Faisal bergegas ke layar monitor milik Burdin. “Coba hubungi sekali lagi.”
Burdin berusaha mengontak, tetapi tidak ada jawaban. Faisal masih menatap layar monitor—melihat jarak pesawat dari bandara.
“Prapto! Kamu hubungi angkatan udara dan keamanan bandara. Burdin! Pending semua pendaratan dulu.” Suara Faisal menghilang ketika badannya menuruni menara.
Sesampainya dibawah, ia melihat beberapa prajurit angkatan udara berlarian sambil membawa senjata. Truk-truk pemadam kebakaran—airport crash tender— berjajar sepanjang jalan landing pesawat. Mobil ambulan memuntahkan sinar lampu darurat. Lampu-lampu kecil di jalur landing pesawat berkilat-kilat antara padam dan menyala. Sesekali membuat mata Faisal agak kabur, apalagi lampu di luar jalan landing dimatikan, sehingga pandangan semua orang mengarah pada lampu-lampu yang masih menyala.
Di sisi kiri, Faisal melihat orang-orang yang sedang menunggu jadwal penerbangan sedang mendekati kaca pembatas. Tempat mereka yang lebih tinggi dari landasan membuat mereka seperti manusia di dalam etalase. Wajah-wajah mereka tampak keheranan dengan keramaian yang tiba-tiba.
Gemuruh pesawat tampak semakin memekakkan telinga. Pasukan dari Kopaskhas tampak lebih bersiaga. Lamat-lamat semua mata melihat bayangan besar di langit mulai menurun. Faisal memicingkan mata. Tiba-tiba jantungnya serasa terhenti. Pandangannya kaget campur heran.
“Fokker F 27 100.” Mata Faisal melontot. “Bagaimana mungkin ada maskapai masih memakai pesawat model ini.”
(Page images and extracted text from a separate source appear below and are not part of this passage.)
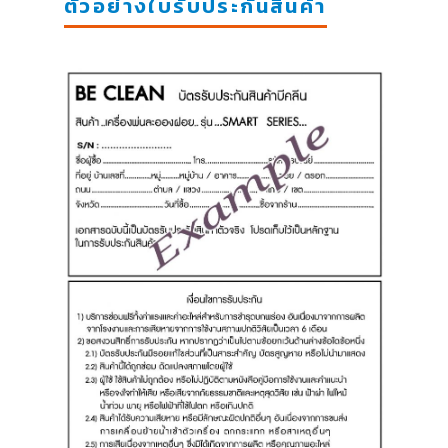
ตัวอย่างใบรับประกันสินค้า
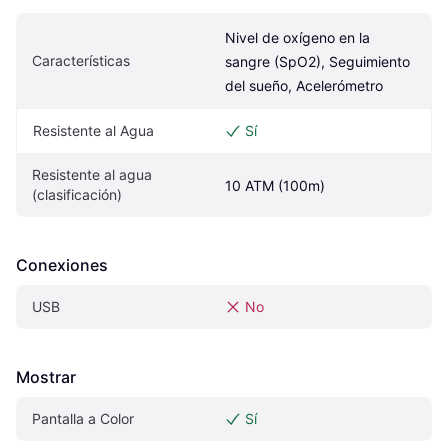
Nivel de oxígeno en la 
Características
sangre (SpO2), Seguimiento 
del sueño, Acelerómetro
Resistente al Agua
Sí
Resistente al agua 
10 ATM (100m)
(clasificación)
Conexiones
USB
No
Mostrar
Pantalla a Color
Sí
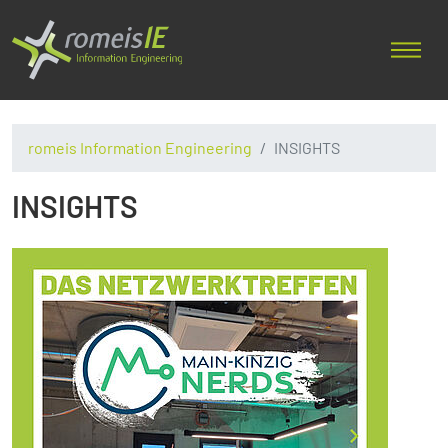
romeis Information Engineering
INSIGHTS
INSIGHTS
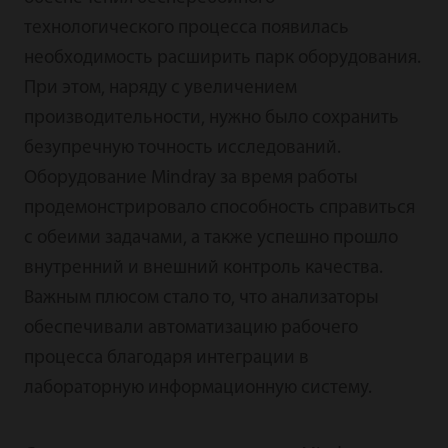
технологического процесса появилась
необходимость расширить парк оборудования.
При этом, наряду с увеличением
производительности, нужно было сохранить
безупречную точность исследований.
Оборудование Mindray за время работы
продемонстрировало способность справиться
с обеими задачами, а также успешно прошло
внутренний и внешний контроль качества.
Важным плюсом стало то, что анализаторы
обеспечивали автоматизацию рабочего
процесса благодаря интеграции в
лабораторную информационную систему.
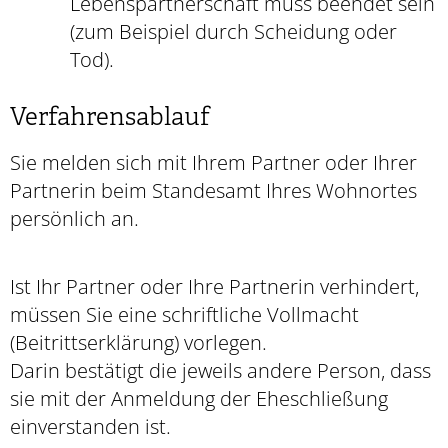
Lebenspartnerschaft muss beendet sein
(zum Beispiel durch Scheidung oder
Tod)
.
Verfahrensablauf
Sie melden sich mit Ihrem Partner oder Ihrer
Partnerin beim Standesamt Ihres Wohnortes
persönlich an.
Ist Ihr Partner oder Ihre Partnerin verhindert,
müssen Sie eine schriftliche Vollmacht
(Beitrittserklärung) vorlegen.
Darin bestätigt die jeweils andere Person, dass
sie mit der Anmeldung der Eheschließung
einverstanden ist.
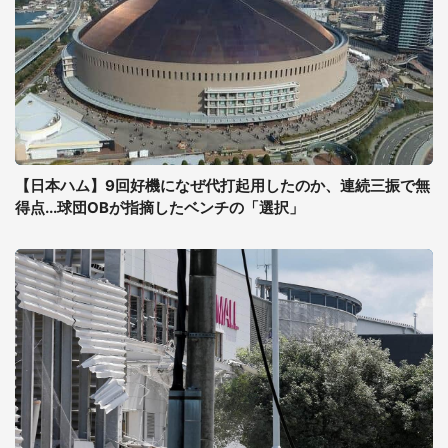
【日本ハム】9回好機になぜ代打起用したのか、連続三振で無
得点...球団OBが指摘したベンチの「選択」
Faisal tidak sempat berpikir panjang. Otaknya tak dapat mencerna pendaratan pesawat yang terlalu mulus. Terlalu mulus untuk pesawat buatan 1958. Faisal sibuk berusaha agar menjadi orang terdepan pada barisan paramedis yang berjaga-jaga. Beberapa orang pengaman bandara tidak mengijinkan orang-orang yang tidak berkepentingan untuk mendekati pesawat. Pasukan Kopaskhas menyerbu masuk.
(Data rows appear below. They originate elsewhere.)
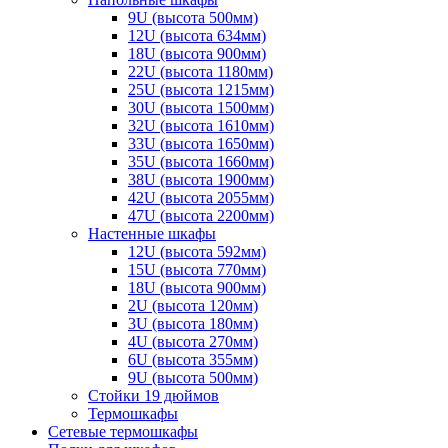
9U (высота 500мм)
12U (высота 634мм)
18U (высота 900мм)
22U (высота 1180мм)
25U (высота 1215мм)
30U (высота 1500мм)
32U (высота 1610мм)
33U (высота 1650мм)
35U (высота 1660мм)
38U (высота 1900мм)
42U (высота 2055мм)
47U (высота 2200мм)
Настенные шкафы
12U (высота 592мм)
15U (высота 770мм)
18U (высота 900мм)
2U (высота 120мм)
3U (высота 180мм)
4U (высота 270мм)
6U (высота 355мм)
9U (высота 500мм)
Стойки 19 дюймов
Термошкафы
Сетевые термошкафы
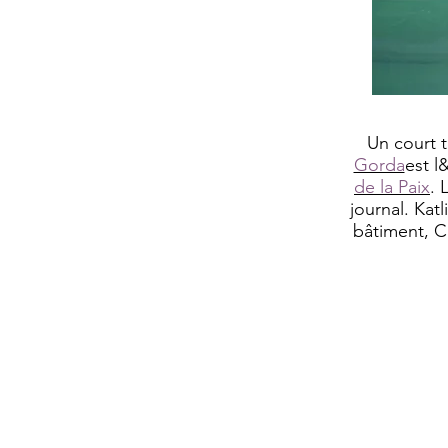
Un court t
Gorda
est l
de la Paix
. 
journal. Katl
bâtiment, Ch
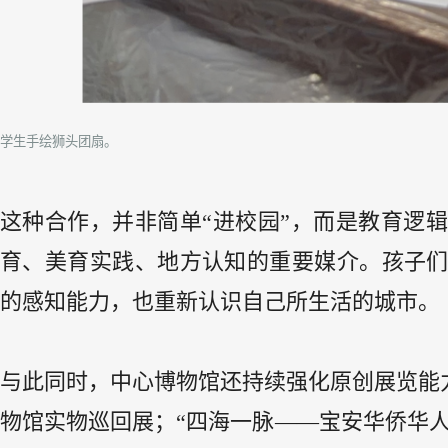
学生手绘狮头团扇。
这种合作，并非简单“进校园”，而是教育逻
育、美育实践、地方认知的重要媒介。孩子
的感知能力，也重新认识自己所生活的城市。
与此同时，中心博物馆还持续强化原创展览能力
物馆实物巡回展；“四海一脉——宝安华侨华人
Pasukan khusus TNI itu keluar lagi dalam hitungan menit. Faisal heran. Tak ada orang lain yang berjalan di belakang mereka. Tak ada penumpang yang perlu diselamatkan. Tak ada teroris. Semua serba tak jelas.
Sebuah mobil penarik pesawat—aircraft tractor—berjalan mengendap-ngendap menyeret pesawat memasuki hanggar.
Perasaan orang-orang sama dengan milik Faisal. Heran. Tak ada penjelasan apapun. Harapan mereka untuk melihat adegan bak film-film Holywood tidak kesampaian. Ada apa ini? Pesawat milik maskapai siapa? Kenapa tak ada penumpang yang turun? Dimana pilotnya?
Faisal masih tidak mendapatkan informasi apapun sampai beberapa hari kemudian. Setiap kali matanya berpapasan dengan hanggar pesawat itu, pikirannya selalu tergelitik untuk masuk kesana. Namun beberapa orang tentara dan garis polisi berwarna kuning mengurungkan niatnya.
Suatu ketika ia berhasil menyelinap masuk ke hanggar. Pengalamannya bekerja selama bertahun-tahun membuatnya tahu bagaimana memasuki hanggar tanpa terlihat siapapun. Dengan langkah penuh kehati-hatian kakinya menapaki tangga ke arah pintu masuk pesawat.
Faisal menahan nafas. Hampir-hampir ia lupa cara menghirup udara. Dari 44 kursi yang ada, hanya tiga puluhan yang terisi. Semua penumpang masih memakai pakaian lengkap. Hampir setengahnya berisi penumpang dewasa, sisanya remaja dan dua orang bayi. Pilot masih ada di kokpit, tertelungkup pada panel. Disampingnya duduk co-pilot—sedang bersandar. Kedua tangannya menggantung di samping tubuhnya. Semua tampak normal-normal saja. Kekurangan mereka hanya satu. Semua penumpang dan pilot cuma tinggal kerangka berbalut baju mereka sendiri.